Research by Deutsche Bank transforms Tokyo into an inverted mirror of the global economy. In 2012, the Japanese capital was among the most expensive cities on the planet; today, it is the cheapest major metropolis in the world, thanks to the devaluation of the yen during that period.
WhileNew York charges US$8,900 for a three-bedroom rental in prime areas, Tokyo offers the same for US$2,400 – about a quarter of the price in Manhattan. Japan has also become the cheapest place in the world to buy an iPhone, with prices 5% lower than those in the United States.
To get an idea, just look at the drop in price levels using purchasing power parity in the Japanese capital: it fell from 173 in the mid-1990s to just 60 today – with an index above 100 meaning that local prices are higher than the global benchmark.
This explains why a cappuccino costs less in Tokyo than in 44 of the 69 cities analyzed, including emerging markets. A meal for a couple in the Japanese capital now costs less than in Warsaw or Prague. Even a "cheap date" in Tokyo costs half the price of London.
The contrast with the United States is even more striking. Since 2012, the yen has depreciated 51% against the dollar, while prices in Japan have risen by only 20%.
Meanwhile, the US, which that year was still recovering from the recession and had a weak dollar, became the most expensive developed economy in the world in relative terms. New York and San Francisco are among the five most expensive cities on the planet, while no American city appears among the top ten in quality of life—a ranking dominated by European cities such as Luxembourg, Copenhagen, Frankfurt, Geneva, and Zurich.
The drama of the yen
The question is how did Japan get to this point? And, more importantly, is there a way out for the yen? The answer lies in a monetary policy that, for more than a decade, kept the country in a sort of ultra-low interest rate bubble.
Since 2012, the Bank of Japan has practiced financial repression, keeping interest rates artificially close to zero while the rest of the world normalized its monetary policy.
The result was a currency increasingly used as a cheap financing instrument — the famous carry trade , whereby foreign investors borrow at minimal cost in yen and invest in currencies with higher interest rates, pocketing the difference. The size of this mechanism varies according to estimates: between US$500 billion and more than US$1 trillion.
With low inflation and a weak currency, Japan has become a global bargain. But the same mechanism that made Tokyo cheaper could, at some point, turn upside down. Deutsche Bank and the consulting firm Gavekal suggest that capital repatriation—the return of Japanese investments held abroad—could be the trigger for a reversal in the yen's value.
Japanese institutions hold between US$3.4 trillion and US$7 trillion in foreign assets, depending on the methodology. A coordinated move back into the domestic market could generate an inflow of between US$400 billion and US$450 billion, equivalent to 10% of Japan's GDP.
In recent weeks, political signals have reinforced this possibility.

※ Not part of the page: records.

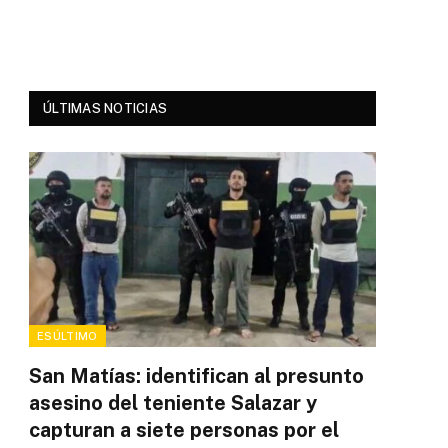
ÚLTIMAS NOTICIAS
ESÚLTIMO
San Matías: identifican al presunto
asesino del teniente Salazar y
capturan a siete personas por el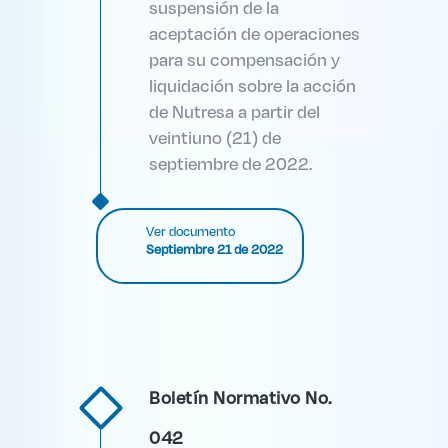
suspensión de la
aceptación de operaciones
para su compensación y
liquidación sobre la acción
de Nutresa a partir del
veintiuno (21) de
septiembre de 2022.
Ver documento
Septiembre 21 de 2022
Boletín Normativo No.
042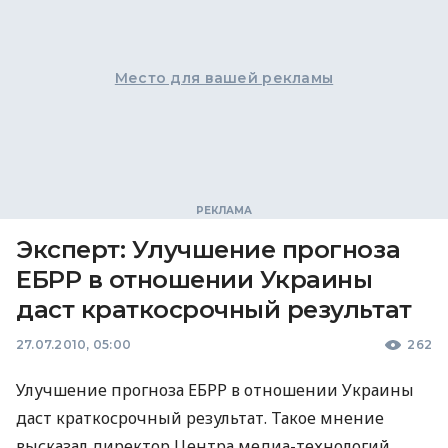
Место для вашей рекламы
Эксперт: Улучшение прогноза
ЕБРР в отношении Украины
даст краткосрочный результат
27.07.2010, 05:00
262
Улучшение прогноза ЕБРР в отношении Украины
даст краткосрочный результат. Такое мнение
высказал директор Центра медиа-технологий,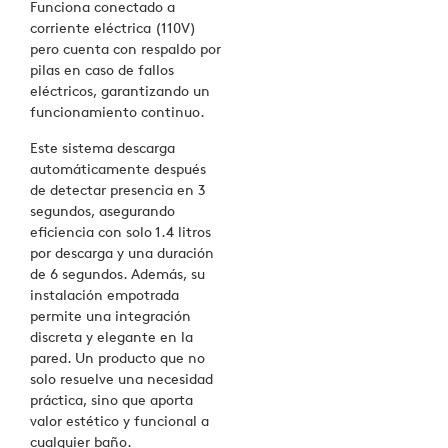
Funciona conectado a
corriente eléctrica (110V)
pero cuenta con respaldo por
pilas en caso de fallos
eléctricos, garantizando un
funcionamiento continuo.
Este sistema descarga
automáticamente después
de detectar presencia en 3
segundos, asegurando
eficiencia con solo 1.4 litros
por descarga y una duración
de 6 segundos. Además, su
instalación empotrada
permite una integración
discreta y elegante en la
pared. Un producto que no
solo resuelve una necesidad
práctica, sino que aporta
valor estético y funcional a
cualquier baño.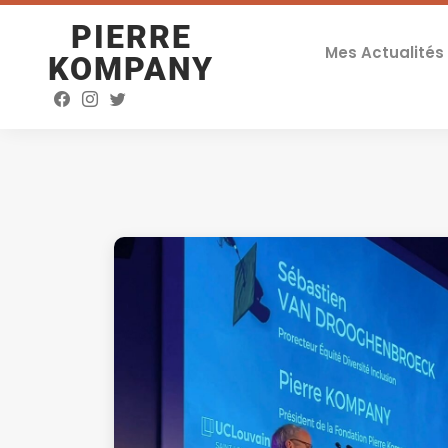
PIERRE
Mes Actualités
KOMPANY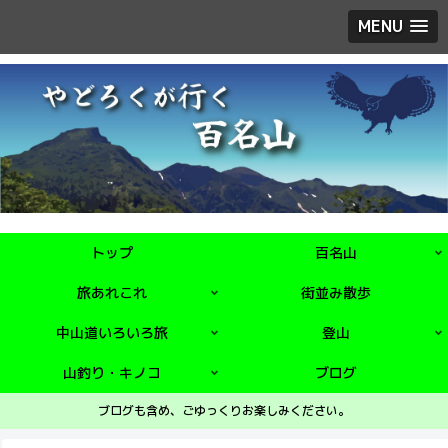
MENU
トップ
百名山
旅あれこれ
街並み散歩
中山道いろいろ旅
登山
山釣り・キノコ
ブログ
ブログも含め、ごゆっくりお楽しみください。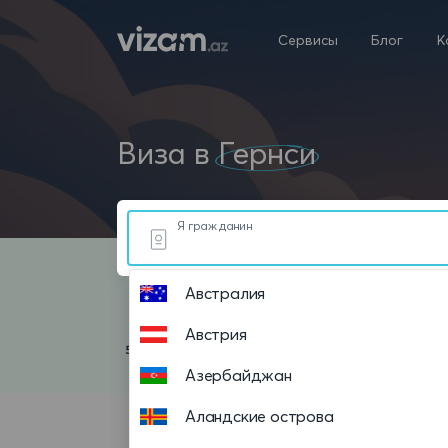
Сервисы
Блог
К
Виза в
Гернси
Я гражданин
Австралия
Австрия
Азербайджан
Аландские острова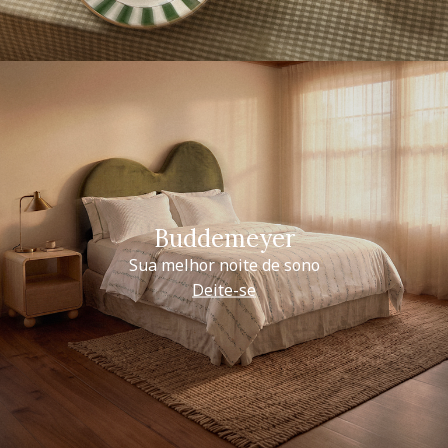
Buddemeyer
Sua melhor noite de sono
Deite-se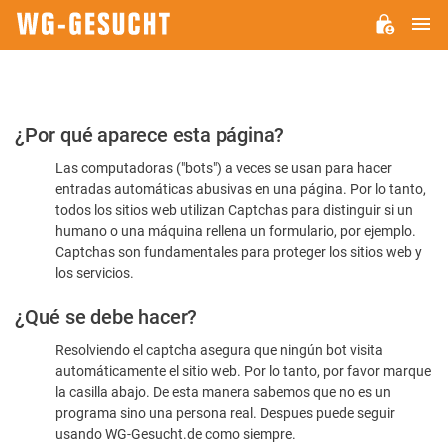
M
WG-
GESUCHT.DE
Por
¿Por qué aparece esta página?
favor,
Las computadoras ("bots") a veces se usan para hacer
confirme
entradas automáticas abusivas en una página. Por lo tanto,
que
todos los sitios web utilizan Captchas para distinguir si un
es
humano o una máquina rellena un formulario, por ejemplo.
Captchas son fundamentales para proteger los sitios web y
humano
los servicios.
¿Qué se debe hacer?
Resolviendo el captcha asegura que ningún bot visita
automáticamente el sitio web. Por lo tanto, por favor marque
la casilla abajo. De esta manera sabemos que no es un
programa sino una persona real. Despues puede seguir
usando WG-Gesucht.de como siempre.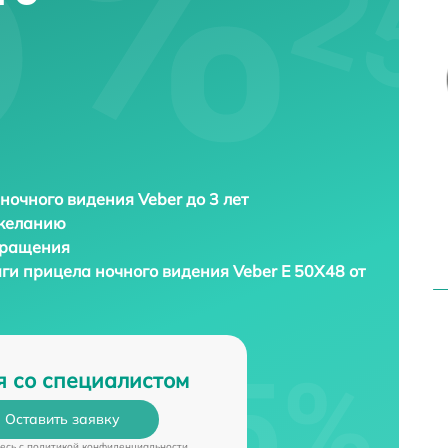
ночного видения Veber до 3 лет
 желанию
бращения
аги прицела ночного видения
Veber E 50X48 от
я со специалистом
Оставить заявку
есь c
политикой конфиденциальности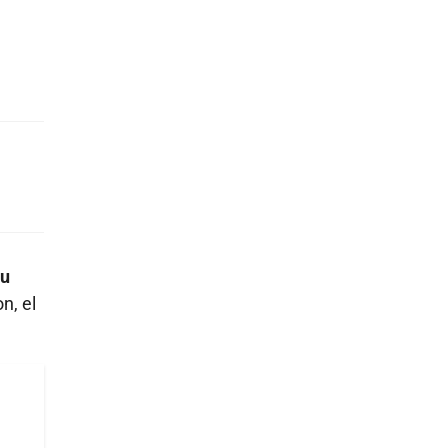
su
n, el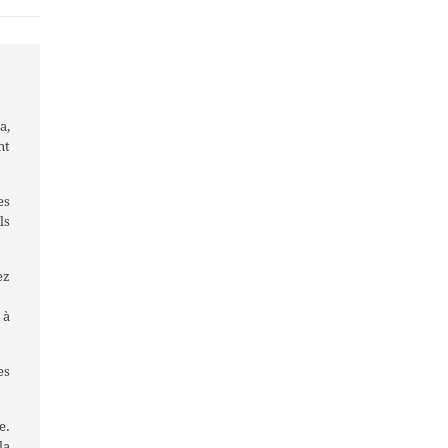
a,
nt
es
ls
ez
 à
es
e.
la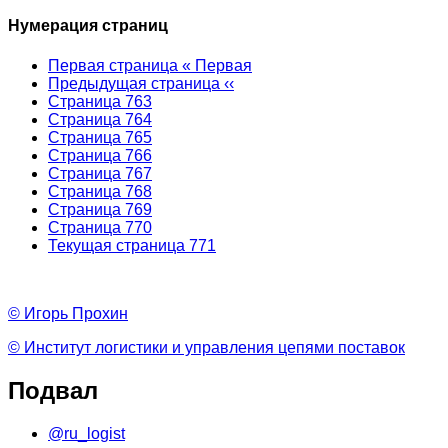
Нумерация страниц
Первая страница
« Первая
Предыдущая страница
‹‹
Страница
763
Страница
764
Страница
765
Страница
766
Страница
767
Страница
768
Страница
769
Страница
770
Текущая страница
771
© Игорь Прохин
© Институт логистики и управления цепями поставок
Подвал
@ru_logist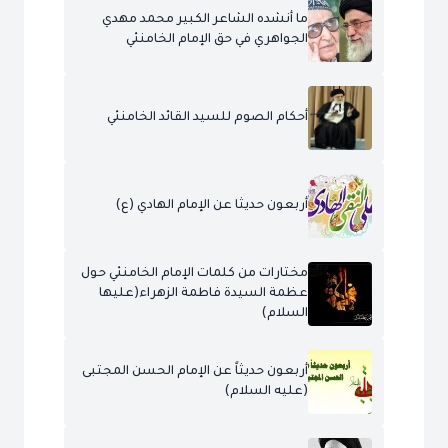
ما أنشده الشاعر الكبير محمد مهدي
الجواهري في حق الإمام الخامنئي
أحكام الصوم للسيد القائد الخامنئي
أربعون حديثا عن الإمام الهادي (ع)
مختارات من كلمات الإمام الخامنئي حول
عظمة السيدة فاطمة الزهراء(عليها
السلام)
أربعون حديثاً عن الإمام الحسن المجتبى
(عليه السلام)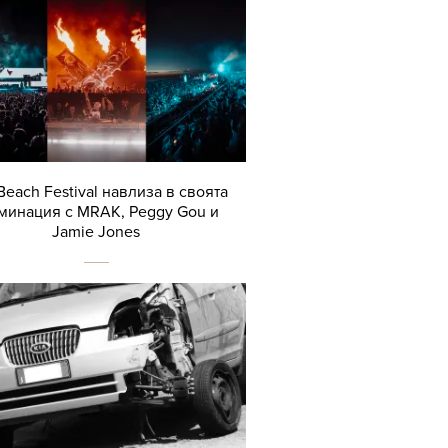
Beach Festival навлиза в своята
минация с MRAK, Peggy Gou и
Jamie Jones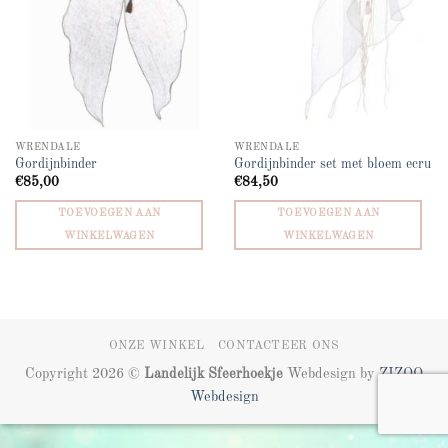
WRENDALE
WRENDALE
Gordijnbinder
Gordijnbinder set met bloem ecru
€
85,00
€
84,50
TOEVOEGEN AAN
TOEVOEGEN AAN
WINKELWAGEN
WINKELWAGEN
ONZE WINKEL
CONTACTEER ONS
Copyright 2026 ©
Landelijk Sfeerhoekje
Webdesign by
ZIZOO
Webdesign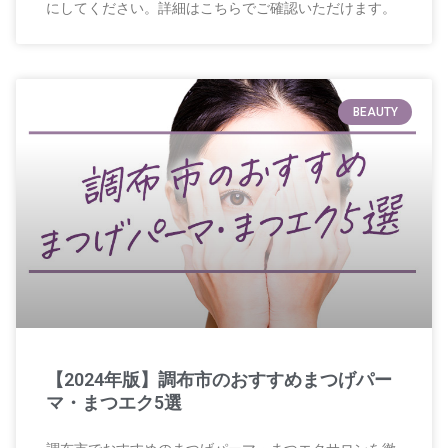
にしてください。詳細はこちらでご確認いただけます。
BEAUTY
【2024年版】調布市のおすすめまつげパー
マ・まつエク5選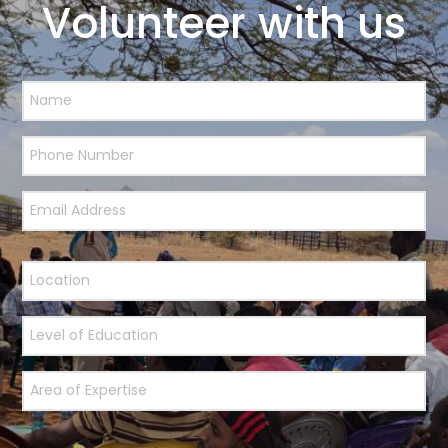
Volunteer with us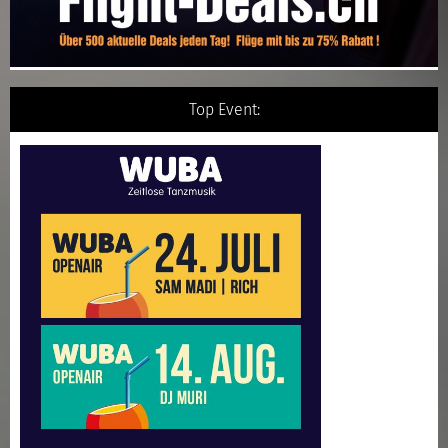
Top Event: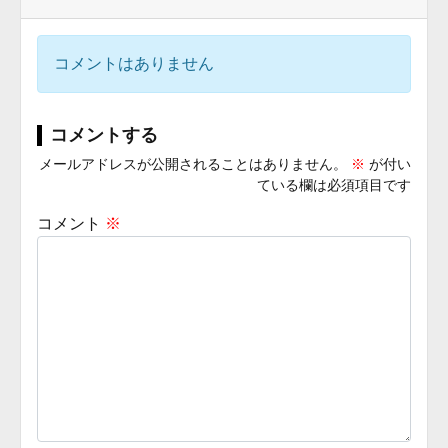
コメントはありません
コメントする
メールアドレスが公開されることはありません。
※
が付い
ている欄は必須項目です
コメント
※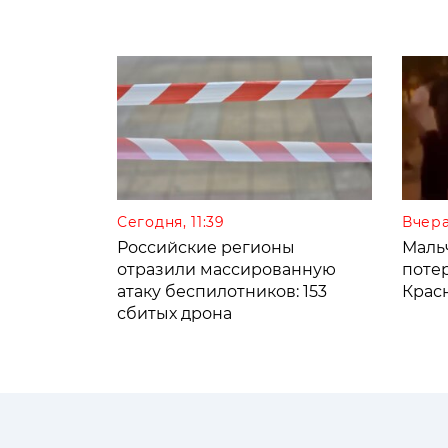
Сегодня, 11:39
Вчера
Российские регионы
Мальч
отразили массированную
поте
атаку беспилотников: 153
Крас
сбитых дрона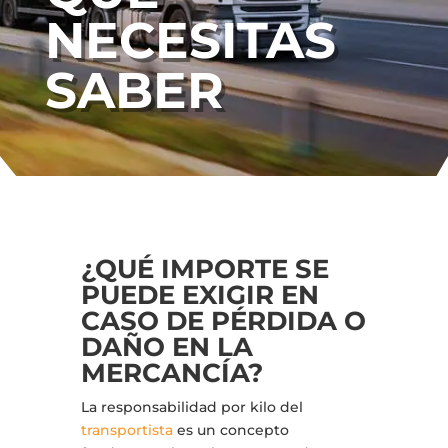
NECESITAS
SABER
¿QUÉ IMPORTE SE
PUEDE EXIGIR EN
CASO DE PÉRDIDA O
DAÑO EN LA
MERCANCÍA?
La responsabilidad por kilo del
transportista
es un concepto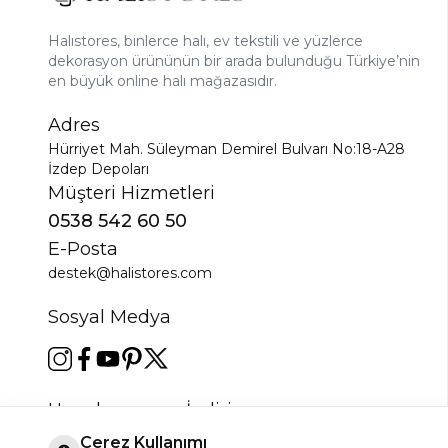
Halıstores, binlerce halı, ev tekstili ve yüzlerce
dekorasyon ürününün bir arada bulunduğu Türkiye’nin
en büyük online halı mağazasıdır.
Adres
Hürriyet Mah. Süleyman Demirel Bulvarı No:18-A28
İzdep Depoları
Müşteri Hizmetleri
0538 542 60 50
E-Posta
destek@halistores.com
Sosyal Medya
Uygulamamızı İndirin
Çerez Kullanımı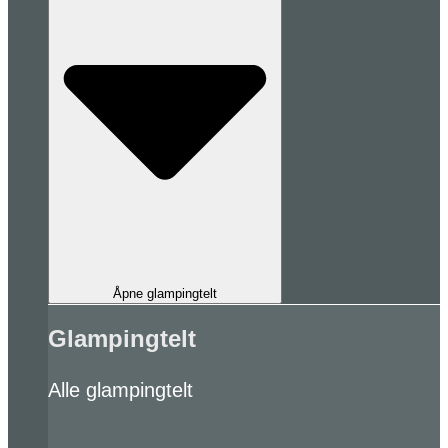
Åpne glampingtelt
Glampingtelt
Alle glampingtelt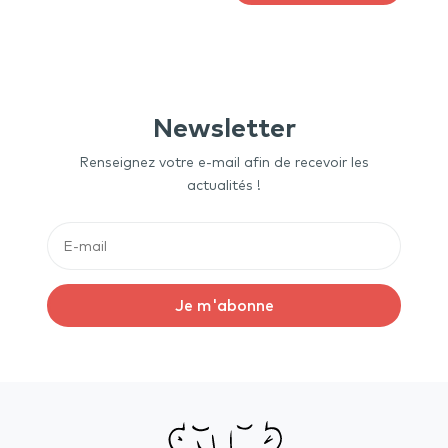
Newsletter
Renseignez votre e-mail afin de recevoir les
actualités !
Je m'abonne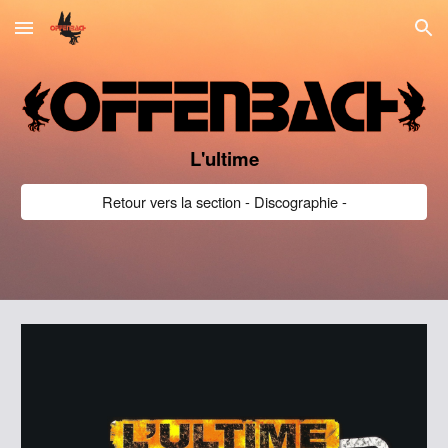
Skip to main content
Skip to navigation
L'ultime
Retour vers la section - Discographie -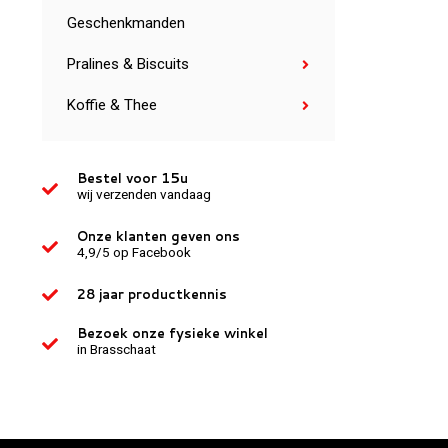
Geschenkmanden
Pralines & Biscuits
Koffie & Thee
Bestel voor 15u
wij verzenden vandaag
Onze klanten geven ons
4,9/5 op Facebook
28 jaar productkennis
Bezoek onze fysieke winkel
in Brasschaat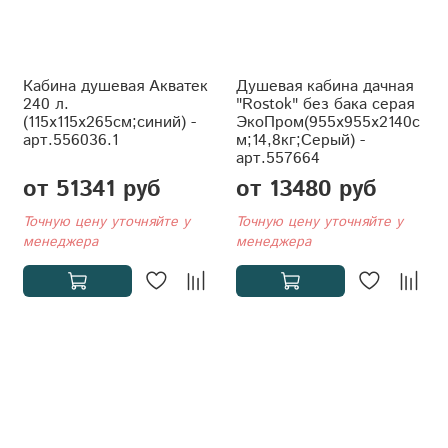
Кабина душевая Акватек
Душевая кабина дачная
240 л.
"Rostok" без бака серая
(115x115x265см;синий) -
ЭкоПром(955x955x2140с
арт.556036.1
м;14,8кг;Серый) -
арт.557664
от 51341 руб
от 13480 руб
Точную цену уточняйте у
Точную цену уточняйте у
менеджера
менеджера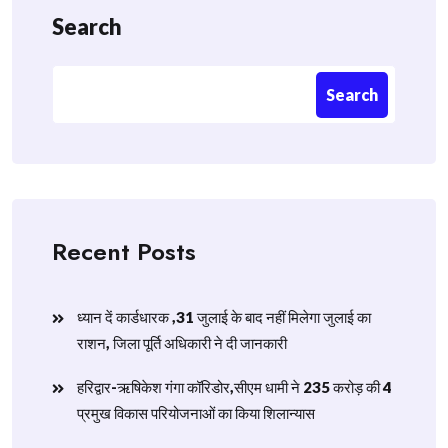
Search
Search
Recent Posts
ध्यान दें कार्डधारक ,31 जुलाई के बाद नहीं मिलेगा जुलाई का
राशन, जिला पूर्ति अधिकारी ने दी जानकारी
हरिद्वार-ऋषिकेश गंगा कॉरिडोर,सीएम धामी ने 235 करोड़ की 4
प्रमुख विकास परियोजनाओं का किया शिलान्यास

Finance Minister Satsuki Katayama indicated that the government pension fund may increase its exposure to domestic assets.
The proposal includes expanding the use of Japanese government bonds in popular, tax-exempt investment schemes — a change that, if supported by Prime Minister Sanae Takaichi 's government, could pressure financial institutions to rebalance their portfolios in favor of the local market.
There is also a structural factor that could redefine the future of the yen: artificial intelligence. Japan faces a profound demographic challenge—an aging population, a declining workforce, and stagnant productivity.
For Deutsche Bank, AI technologies represent a rare economic and political opportunity. The Japanese government openly declares its ambition to become the most AI-friendly country in the world, and the country's advanced industrial base offers a real advantage in building technological infrastructure.
If AI can compensate for some of the labor shortage and increase productivity, Japan could enter a growth cycle capable of sustaining higher interest rates — and therefore a stronger yen.
But the Deutsche Bank report makes it clear that the yen's story is at a turning point. Tokyo, once a symbol of prohibitive prices, is now the global showcase for an undervalued currency.
If capital repatriation gains momentum, if the Bank of Japan adjusts its policy, and if AI truly boosts productivity, carry trade could begin to unravel—slowly or abruptly.
The cheapest city among the major ones may, in a short time, revert to being just Tokyo: expensive, vibrant, complex. And the yen, after a decade of decline, may finally regain its weight in the world.